自動車大手7社の2025年9月中間連結決算が10日、出そろった。トランプ米政権の高関税の負担額は7社で合計1兆4000億円超えとなり、日産自動車、マツダ、三菱自動車の3社は純損益が赤字に転落。残る4社も大幅減益となった。通期も、米関税影響額は計2兆5000億円を超す規模が見込まれ逆風が続く。半導体などサプライチェーン(供給網)への不透明感も増している。
 米自動車関税は日米合意により9月中旬に27.5%から15%に引き下げられた。ただ「大変厳しい状況であることには変わりない」(マツダのジェフリー・ガイトン専務)。各社は車両や部品の現地生産を進めるが、米関税影響額はトヨタ自動車が9000億円、日産が1497億円に上った。

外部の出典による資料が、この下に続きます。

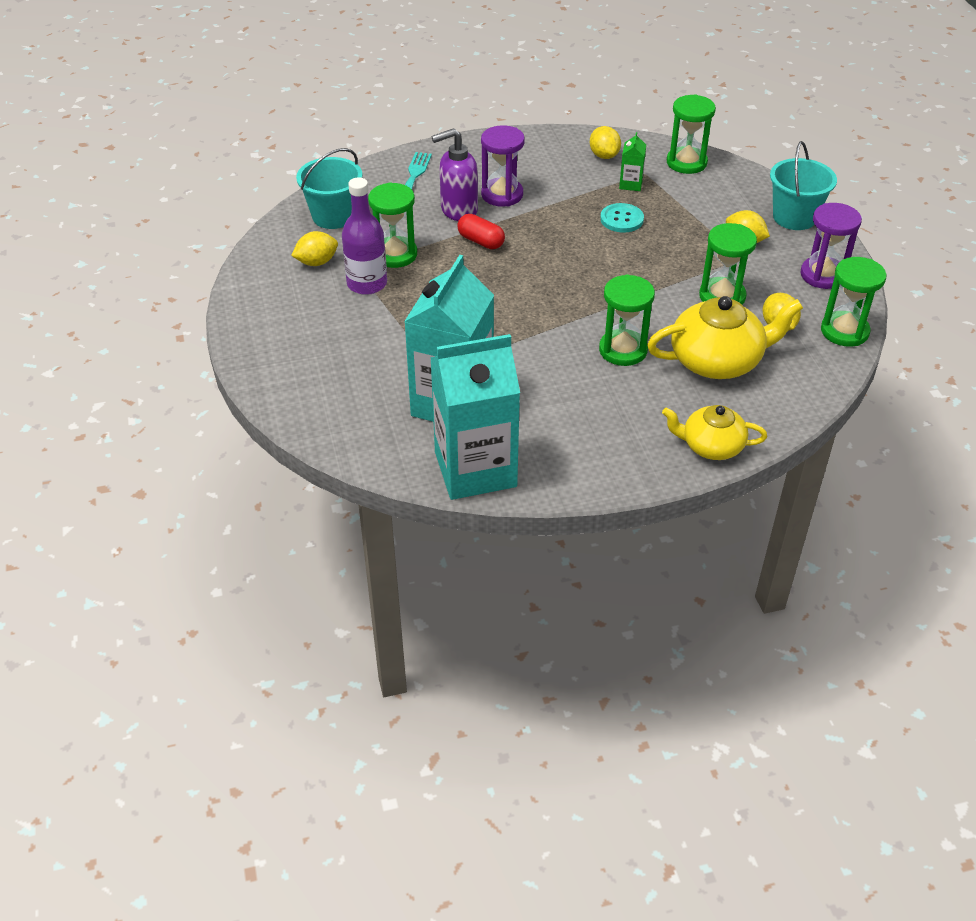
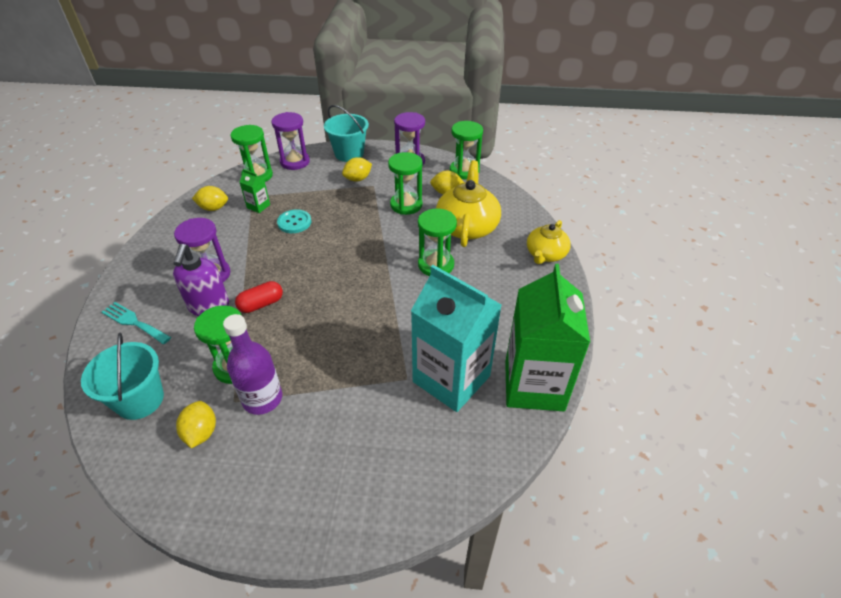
camera: 70 degrees left, 0 degrees up
turquoise carton [430,334,520,500] -> green carton [505,264,590,411]
none -> purple hourglass [271,112,310,170]

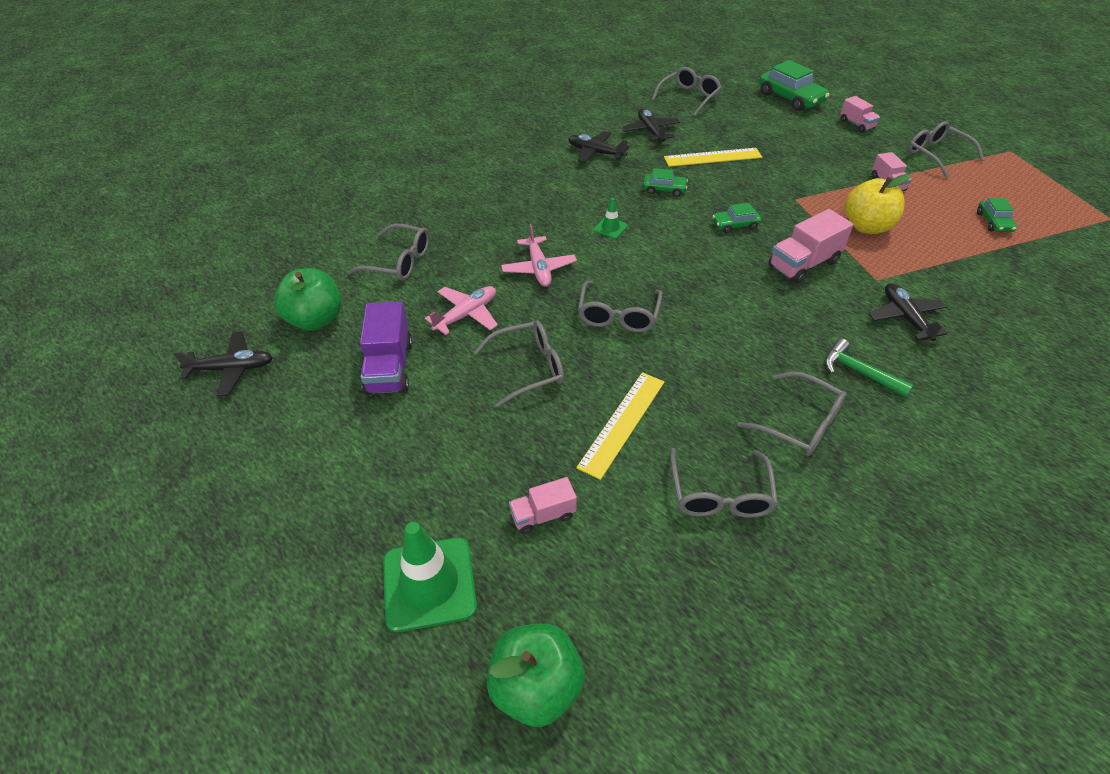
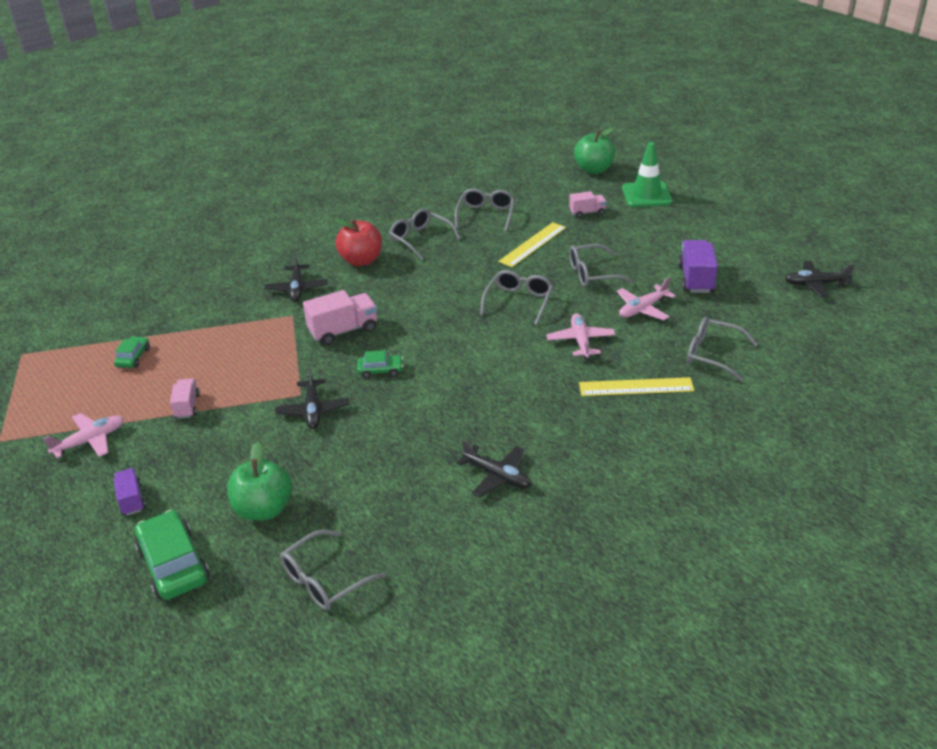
camera: 170 degrees left, 10 degrees down
green apple [274,268,342,331] -> green apple moved to [227,442,292,521]
green traffic cone [594,198,628,239] -> none
black plane [622,108,680,144] -> black plane moved to [275,367,349,429]
green car [643,168,688,196] -> none
yellow ruler [664,148,762,167] -> yellow ruler moved to [579,377,695,396]
green hammer [825,338,913,397] -> red apple [334,219,382,266]
pink truck [840,96,880,132] -> purple truck [114,468,146,516]
yellow apple [845,174,911,234] -> none
grey glasses [908,121,984,178] -> pink plane [43,413,124,458]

 関税負担分を販売価格に反映させて値上げすれば、消費マインドを冷やす恐れがある。SUBARUの大崎篤社長は「簡単な話ではない」と話し、トヨタやホンダも慎重姿勢だ。為替相場が前年同期と比べ円高だったことや原材料高もマイナス要因となった。
 北米が好調だったトヨタとSUBARU以外の5社は、四輪の世界販売台数を減らした。特に、中国を含むアジアでの苦戦が目立った。
 下期も厳しい事業環境が続く。米中対立を背景に、中国系半導体メーカー「ネクスペリア」からの部品供給が停滞し、ホンダや日産は工場の生産停止や減産を強いられた。同社からの半導体出荷は再開する見通しとなったが、地政学リスクも自動車各社の先行きに影を落としている。